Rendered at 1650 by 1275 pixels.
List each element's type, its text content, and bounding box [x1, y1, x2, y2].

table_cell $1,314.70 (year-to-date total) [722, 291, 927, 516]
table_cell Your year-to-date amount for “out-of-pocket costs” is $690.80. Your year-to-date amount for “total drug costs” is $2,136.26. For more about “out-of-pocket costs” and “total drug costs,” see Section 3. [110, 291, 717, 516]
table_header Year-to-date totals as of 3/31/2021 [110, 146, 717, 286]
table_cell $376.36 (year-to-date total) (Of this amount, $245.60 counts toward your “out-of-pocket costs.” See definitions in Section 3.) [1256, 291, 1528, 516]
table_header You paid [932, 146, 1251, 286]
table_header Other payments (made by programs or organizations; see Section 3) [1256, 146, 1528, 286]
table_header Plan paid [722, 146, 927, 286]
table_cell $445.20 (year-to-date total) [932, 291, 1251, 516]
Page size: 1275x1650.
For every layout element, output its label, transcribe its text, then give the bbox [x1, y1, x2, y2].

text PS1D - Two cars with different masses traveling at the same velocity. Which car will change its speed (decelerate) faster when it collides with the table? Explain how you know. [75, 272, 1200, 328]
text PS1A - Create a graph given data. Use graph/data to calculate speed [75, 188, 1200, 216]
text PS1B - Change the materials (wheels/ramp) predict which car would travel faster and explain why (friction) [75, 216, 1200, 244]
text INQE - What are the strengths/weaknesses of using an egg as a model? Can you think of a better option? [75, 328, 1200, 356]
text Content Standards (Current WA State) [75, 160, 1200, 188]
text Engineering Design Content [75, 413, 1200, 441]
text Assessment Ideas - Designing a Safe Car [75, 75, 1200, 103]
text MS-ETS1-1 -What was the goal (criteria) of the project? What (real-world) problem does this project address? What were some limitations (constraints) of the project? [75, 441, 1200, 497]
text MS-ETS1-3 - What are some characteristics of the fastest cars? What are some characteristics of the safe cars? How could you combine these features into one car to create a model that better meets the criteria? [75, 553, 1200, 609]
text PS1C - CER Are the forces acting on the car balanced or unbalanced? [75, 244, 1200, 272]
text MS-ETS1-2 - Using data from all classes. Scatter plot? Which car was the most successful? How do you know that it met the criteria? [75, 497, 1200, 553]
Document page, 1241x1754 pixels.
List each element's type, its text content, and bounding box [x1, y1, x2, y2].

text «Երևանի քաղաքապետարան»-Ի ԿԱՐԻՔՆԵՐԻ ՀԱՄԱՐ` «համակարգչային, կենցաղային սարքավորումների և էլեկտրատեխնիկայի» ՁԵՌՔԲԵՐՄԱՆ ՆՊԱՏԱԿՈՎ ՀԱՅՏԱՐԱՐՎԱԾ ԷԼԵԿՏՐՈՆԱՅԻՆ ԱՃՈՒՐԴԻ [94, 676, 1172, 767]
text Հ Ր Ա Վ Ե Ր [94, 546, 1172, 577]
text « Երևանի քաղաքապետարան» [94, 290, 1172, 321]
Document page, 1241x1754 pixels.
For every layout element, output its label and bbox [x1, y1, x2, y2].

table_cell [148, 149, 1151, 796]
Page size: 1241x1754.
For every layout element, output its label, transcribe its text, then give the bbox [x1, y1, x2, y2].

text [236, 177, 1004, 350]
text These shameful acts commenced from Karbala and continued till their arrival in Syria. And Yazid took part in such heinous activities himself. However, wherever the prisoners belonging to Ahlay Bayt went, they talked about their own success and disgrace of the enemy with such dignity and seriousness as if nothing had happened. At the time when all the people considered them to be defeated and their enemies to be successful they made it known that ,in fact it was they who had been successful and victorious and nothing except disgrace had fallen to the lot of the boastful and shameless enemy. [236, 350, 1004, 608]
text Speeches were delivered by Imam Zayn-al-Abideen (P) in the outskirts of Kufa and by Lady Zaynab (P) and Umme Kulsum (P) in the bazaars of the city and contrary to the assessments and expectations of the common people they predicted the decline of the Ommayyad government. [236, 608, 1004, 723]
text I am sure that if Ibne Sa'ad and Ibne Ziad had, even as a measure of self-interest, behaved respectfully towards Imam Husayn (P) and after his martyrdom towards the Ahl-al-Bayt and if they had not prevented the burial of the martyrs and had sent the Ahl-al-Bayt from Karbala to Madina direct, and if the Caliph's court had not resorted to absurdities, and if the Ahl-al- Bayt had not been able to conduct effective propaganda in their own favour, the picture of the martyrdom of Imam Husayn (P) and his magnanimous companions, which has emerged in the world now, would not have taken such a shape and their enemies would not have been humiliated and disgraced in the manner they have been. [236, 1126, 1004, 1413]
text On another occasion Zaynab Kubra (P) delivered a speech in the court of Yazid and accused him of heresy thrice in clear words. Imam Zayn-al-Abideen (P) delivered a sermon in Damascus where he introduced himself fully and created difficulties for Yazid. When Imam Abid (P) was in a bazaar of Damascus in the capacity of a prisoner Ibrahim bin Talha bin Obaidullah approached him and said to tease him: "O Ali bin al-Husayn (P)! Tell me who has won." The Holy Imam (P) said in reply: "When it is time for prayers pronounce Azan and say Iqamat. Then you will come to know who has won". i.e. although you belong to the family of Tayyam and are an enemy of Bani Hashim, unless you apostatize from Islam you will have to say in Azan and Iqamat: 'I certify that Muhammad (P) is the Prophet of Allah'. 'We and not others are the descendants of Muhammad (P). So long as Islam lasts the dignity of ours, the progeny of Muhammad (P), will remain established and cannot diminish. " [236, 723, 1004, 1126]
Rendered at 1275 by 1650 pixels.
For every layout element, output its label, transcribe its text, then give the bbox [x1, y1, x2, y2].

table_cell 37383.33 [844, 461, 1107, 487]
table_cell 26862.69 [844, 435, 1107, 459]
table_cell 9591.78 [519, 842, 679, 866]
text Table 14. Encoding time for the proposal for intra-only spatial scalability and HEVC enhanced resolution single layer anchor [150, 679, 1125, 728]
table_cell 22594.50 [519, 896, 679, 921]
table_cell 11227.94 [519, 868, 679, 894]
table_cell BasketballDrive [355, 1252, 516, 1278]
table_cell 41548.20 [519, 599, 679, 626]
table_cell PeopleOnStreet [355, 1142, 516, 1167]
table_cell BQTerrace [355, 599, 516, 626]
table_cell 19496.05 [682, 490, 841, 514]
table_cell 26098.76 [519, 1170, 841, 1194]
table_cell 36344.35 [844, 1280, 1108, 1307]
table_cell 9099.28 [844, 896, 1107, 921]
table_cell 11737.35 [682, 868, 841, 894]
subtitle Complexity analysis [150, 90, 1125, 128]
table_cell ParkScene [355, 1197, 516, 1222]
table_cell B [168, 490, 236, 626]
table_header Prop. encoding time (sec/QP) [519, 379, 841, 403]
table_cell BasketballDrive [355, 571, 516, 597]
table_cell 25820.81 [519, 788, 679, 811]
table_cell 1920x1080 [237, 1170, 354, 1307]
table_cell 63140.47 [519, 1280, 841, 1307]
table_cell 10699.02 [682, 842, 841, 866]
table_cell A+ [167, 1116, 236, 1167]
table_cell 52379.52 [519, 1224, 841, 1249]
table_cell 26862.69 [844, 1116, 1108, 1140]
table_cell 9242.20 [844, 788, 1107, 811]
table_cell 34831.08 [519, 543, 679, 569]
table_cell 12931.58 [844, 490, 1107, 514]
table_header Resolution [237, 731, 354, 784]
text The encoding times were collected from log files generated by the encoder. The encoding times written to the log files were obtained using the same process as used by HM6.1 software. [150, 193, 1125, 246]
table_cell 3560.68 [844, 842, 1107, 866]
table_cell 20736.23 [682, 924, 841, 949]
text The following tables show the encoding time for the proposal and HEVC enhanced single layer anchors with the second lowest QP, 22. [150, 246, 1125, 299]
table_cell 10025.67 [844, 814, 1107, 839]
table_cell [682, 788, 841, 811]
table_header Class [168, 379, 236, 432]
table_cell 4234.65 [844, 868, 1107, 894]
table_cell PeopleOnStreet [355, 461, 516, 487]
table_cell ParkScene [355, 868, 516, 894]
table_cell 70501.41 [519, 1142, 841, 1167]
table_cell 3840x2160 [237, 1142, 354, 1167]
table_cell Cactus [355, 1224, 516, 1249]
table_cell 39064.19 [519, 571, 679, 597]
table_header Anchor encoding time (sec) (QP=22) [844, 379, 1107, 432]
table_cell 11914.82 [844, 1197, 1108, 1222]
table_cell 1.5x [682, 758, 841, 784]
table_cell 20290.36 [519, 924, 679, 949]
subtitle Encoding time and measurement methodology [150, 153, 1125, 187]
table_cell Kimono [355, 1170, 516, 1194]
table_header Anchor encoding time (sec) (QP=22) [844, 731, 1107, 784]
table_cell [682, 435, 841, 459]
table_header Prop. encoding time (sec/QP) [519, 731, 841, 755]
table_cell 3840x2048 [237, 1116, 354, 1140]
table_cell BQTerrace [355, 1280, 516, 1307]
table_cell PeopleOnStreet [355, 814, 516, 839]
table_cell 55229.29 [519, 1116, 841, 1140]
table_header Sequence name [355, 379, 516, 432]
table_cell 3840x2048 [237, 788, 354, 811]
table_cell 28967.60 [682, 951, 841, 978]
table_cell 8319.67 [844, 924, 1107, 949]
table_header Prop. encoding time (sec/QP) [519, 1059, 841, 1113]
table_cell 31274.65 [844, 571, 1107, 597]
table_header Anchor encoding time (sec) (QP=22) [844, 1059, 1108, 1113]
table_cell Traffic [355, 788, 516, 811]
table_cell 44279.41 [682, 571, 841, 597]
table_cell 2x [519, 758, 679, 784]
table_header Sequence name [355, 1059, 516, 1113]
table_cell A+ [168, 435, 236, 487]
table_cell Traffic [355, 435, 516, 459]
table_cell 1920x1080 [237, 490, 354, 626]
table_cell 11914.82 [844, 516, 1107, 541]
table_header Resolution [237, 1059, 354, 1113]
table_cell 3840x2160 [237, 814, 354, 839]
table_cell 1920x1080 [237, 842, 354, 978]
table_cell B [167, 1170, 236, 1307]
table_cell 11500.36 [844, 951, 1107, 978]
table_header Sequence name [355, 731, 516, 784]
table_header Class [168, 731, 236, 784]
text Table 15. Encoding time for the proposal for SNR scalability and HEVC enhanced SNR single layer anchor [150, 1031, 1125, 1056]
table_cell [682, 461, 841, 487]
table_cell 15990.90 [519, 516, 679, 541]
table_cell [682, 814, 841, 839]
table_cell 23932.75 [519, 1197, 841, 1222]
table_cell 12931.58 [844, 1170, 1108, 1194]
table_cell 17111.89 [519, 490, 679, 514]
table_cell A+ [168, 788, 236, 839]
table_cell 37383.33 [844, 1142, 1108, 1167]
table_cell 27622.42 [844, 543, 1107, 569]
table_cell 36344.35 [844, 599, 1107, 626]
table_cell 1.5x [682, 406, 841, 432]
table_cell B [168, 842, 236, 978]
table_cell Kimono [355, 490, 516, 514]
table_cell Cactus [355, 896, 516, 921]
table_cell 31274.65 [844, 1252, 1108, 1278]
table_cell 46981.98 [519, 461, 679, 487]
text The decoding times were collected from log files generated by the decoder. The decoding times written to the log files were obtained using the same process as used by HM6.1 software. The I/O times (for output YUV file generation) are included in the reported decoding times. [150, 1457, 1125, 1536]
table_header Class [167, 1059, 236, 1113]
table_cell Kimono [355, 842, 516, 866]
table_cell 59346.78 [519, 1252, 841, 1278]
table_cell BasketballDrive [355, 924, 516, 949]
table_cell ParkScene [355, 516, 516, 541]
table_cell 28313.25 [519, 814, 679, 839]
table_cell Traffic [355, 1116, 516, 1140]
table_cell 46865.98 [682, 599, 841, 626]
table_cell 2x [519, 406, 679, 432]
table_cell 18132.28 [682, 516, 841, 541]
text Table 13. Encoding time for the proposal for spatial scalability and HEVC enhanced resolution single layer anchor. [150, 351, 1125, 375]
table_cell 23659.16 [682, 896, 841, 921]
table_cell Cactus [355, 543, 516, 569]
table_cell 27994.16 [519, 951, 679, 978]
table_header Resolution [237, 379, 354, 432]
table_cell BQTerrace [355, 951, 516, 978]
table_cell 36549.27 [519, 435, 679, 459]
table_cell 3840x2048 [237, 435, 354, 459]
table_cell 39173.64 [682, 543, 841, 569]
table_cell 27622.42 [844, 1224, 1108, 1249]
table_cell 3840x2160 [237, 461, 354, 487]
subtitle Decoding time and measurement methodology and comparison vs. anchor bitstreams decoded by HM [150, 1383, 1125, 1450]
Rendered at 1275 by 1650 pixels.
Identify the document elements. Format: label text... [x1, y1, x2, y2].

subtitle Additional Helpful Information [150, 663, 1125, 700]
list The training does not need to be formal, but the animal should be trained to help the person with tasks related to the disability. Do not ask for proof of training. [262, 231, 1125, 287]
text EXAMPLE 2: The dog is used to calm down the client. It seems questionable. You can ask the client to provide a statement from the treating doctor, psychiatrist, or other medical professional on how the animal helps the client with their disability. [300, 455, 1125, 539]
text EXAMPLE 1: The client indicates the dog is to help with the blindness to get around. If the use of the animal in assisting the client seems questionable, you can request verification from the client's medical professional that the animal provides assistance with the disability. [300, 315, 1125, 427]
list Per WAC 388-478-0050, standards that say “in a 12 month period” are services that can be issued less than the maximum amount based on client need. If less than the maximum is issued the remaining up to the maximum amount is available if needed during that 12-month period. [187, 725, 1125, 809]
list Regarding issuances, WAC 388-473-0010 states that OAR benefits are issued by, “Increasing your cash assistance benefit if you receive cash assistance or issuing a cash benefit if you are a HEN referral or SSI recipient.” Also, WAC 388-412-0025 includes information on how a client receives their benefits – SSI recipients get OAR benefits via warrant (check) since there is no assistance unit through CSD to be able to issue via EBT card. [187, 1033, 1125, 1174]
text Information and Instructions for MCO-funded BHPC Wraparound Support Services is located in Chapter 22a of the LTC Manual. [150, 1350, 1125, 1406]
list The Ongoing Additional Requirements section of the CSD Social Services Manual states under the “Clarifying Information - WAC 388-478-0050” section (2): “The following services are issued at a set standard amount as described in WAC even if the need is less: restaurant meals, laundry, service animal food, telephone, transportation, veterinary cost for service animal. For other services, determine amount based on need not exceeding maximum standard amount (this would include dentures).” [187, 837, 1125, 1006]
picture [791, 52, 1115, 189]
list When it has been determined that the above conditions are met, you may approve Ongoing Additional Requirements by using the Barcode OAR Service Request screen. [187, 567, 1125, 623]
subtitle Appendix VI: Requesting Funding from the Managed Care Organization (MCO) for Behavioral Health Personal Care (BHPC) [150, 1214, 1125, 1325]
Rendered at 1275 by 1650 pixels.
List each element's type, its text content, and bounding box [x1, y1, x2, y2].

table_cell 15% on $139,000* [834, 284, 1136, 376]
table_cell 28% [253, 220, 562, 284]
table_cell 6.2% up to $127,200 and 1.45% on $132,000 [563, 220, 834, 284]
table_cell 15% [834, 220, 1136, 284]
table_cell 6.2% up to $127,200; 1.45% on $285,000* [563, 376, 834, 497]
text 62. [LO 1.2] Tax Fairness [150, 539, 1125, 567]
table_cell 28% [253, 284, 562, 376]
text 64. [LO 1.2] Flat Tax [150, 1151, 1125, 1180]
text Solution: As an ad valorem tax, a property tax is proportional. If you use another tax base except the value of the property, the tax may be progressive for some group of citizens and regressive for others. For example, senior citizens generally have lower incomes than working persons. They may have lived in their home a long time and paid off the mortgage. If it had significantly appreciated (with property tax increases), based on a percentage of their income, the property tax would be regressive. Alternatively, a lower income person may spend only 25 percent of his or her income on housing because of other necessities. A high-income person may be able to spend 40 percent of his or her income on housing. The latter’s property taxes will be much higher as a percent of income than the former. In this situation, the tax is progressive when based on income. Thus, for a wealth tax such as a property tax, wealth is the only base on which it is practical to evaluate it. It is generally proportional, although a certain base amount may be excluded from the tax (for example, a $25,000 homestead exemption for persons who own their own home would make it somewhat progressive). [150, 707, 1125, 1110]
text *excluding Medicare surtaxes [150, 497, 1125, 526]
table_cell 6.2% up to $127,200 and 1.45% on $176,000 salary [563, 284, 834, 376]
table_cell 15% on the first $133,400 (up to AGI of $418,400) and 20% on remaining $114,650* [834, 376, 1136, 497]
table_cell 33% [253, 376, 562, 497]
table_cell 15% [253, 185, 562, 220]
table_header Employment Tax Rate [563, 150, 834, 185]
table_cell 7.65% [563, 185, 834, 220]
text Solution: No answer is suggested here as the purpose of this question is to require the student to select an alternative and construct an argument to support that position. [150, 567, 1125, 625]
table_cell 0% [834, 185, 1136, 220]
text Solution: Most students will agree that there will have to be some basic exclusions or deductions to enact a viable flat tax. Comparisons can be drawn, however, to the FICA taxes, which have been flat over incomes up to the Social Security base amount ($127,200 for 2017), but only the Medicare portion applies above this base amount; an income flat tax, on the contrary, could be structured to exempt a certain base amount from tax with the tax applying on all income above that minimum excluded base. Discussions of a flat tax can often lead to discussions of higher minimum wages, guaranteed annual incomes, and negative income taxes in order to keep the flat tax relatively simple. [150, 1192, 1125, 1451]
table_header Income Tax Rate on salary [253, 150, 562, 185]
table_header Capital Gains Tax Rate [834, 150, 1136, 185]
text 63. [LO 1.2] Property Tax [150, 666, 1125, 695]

--- --- ---

EXERCISE OBJECTIVE:
Going through the entries, return every line holding the word "methodology".

THE ANSWER:
subtitle Encoding time and measurement methodology [150, 153, 1125, 187]
subtitle Decoding time and measurement methodology and comparison vs. anchor bitstreams decoded by HM [150, 1383, 1125, 1450]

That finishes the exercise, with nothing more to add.